Going Places: Effects of Early U.S. Compulsory Schooling Laws on Internal Migration
Emily Rauscher & Byeongdon Oh
Population Research and Policy Review, April 2021, Pages 255-283

Abstract:
Both the industrialization thesis and institutional theories of education hypothesize that early educational expansion increased internal migration. We take advantage of state variation in early U.S. compulsory schooling laws and use a regression discontinuity approach to test this hypothesis in 1860-1950 Census data. Results indicate that those required to attend school were more likely to leave their state of birth than others. Effects were stronger among men in states with low occupational status scores, suggesting education encouraged migration out of states with fewer occupational opportunities. Potential contemporary implications for the U.S. and developing countries are discussed.

=== PROVIDED DATA ===
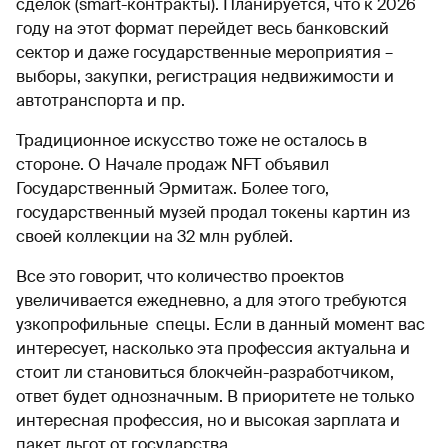
сделок (smart-контракты). Планируется, что к 2026
году на этот формат перейдет весь банковский
сектор и даже государственные мероприятия –
выборы, закупки, регистрация недвижимости и
автотранспорта и пр.
Традиционное искусство тоже не осталось в
стороне. О Начале продаж
NFT
объявил
Государственный Эрмитаж. Более того,
государственный музей продал токены картин из
своей коллекции на 32 млн рублей.
Все это говорит, что количество проектов
увеличивается ежедневно, а для этого требуются
узкопрофильные спецы. Если в данный момент вас
интересует, насколько эта профессия актуальна и
стоит ли становиться блокчейн-разработчиком,
ответ будет однозначным. В приоритете не только
интересная профессия, но и высокая зарплата и
пакет льгот от государства.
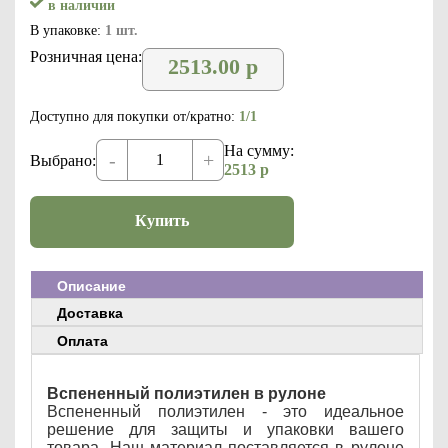
в наличии
В упаковке:
1 шт.
Розничная цена:
2513.00
р
Доступно для покупки от/кратно:
1/1
На сумму:
-
+
Выбрано:
2513
р
Купить
Описание
Доставка
Оплата
Вспененный полиэтилен в рулоне
Вспененный полиэтилен - это идеальное
решение для защиты и упаковки вашего
товара. Наш материал поставляется в рулоне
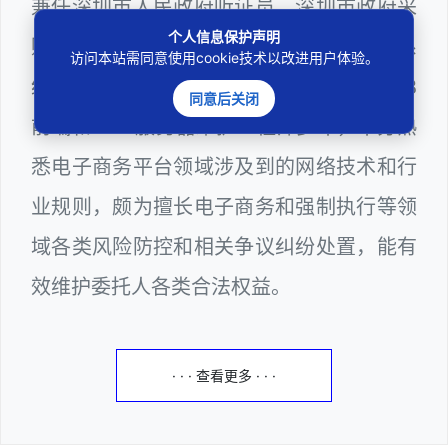
兼任深圳市人民政府听证员、深圳市政府采
个人信息保护声明
购评审专家（法律类）、深圳市某区政府系
访问本站需同意使用cookie技术以改进用户体验。
统公职律师、计算机信息网络安全员、WEB
同意后关闭
前端和WEB服务器维护工程师多年，十分熟
悉电子商务平台领域涉及到的网络技术和行
业规则，颇为擅长电子商务和强制执行等领
域各类风险防控和相关争议纠纷处置，能有
效维护委托人各类合法权益。
· · · 查看更多 · · ·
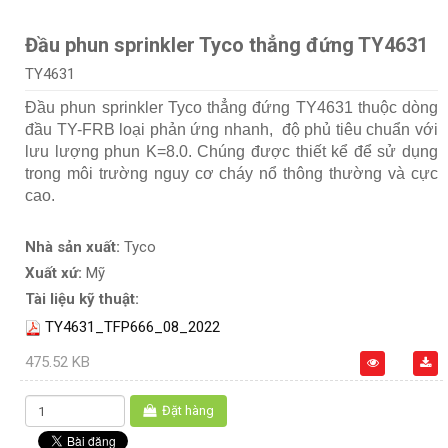
Đầu phun sprinkler Tyco thẳng đứng TY4631
TY4631
Đầu phun sprinkler Tyco thẳng đứng TY4631 thuộc dòng
đầu TY-FRB loại phản ứng nhanh, độ phủ tiêu chuẩn với
lưu lượng phun K=8.0. Chúng được thiết kể để sử dụng
trong môi trường nguy cơ cháy nổ thông thường và cực
cao.
Nhà sản xuất:
Tyco
Xuất xứ:
Mỹ
Tài liệu kỹ thuật:
TY4631_TFP666_08_2022
475.52 KB
Đặt hàng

=== REQUIRED ACTION ===
List every year that appears in the compulsory schooling text. The rows are separate material, apart from the compulsory schooling text.

=== ANSWER AREA ===
2021, 1860, 1950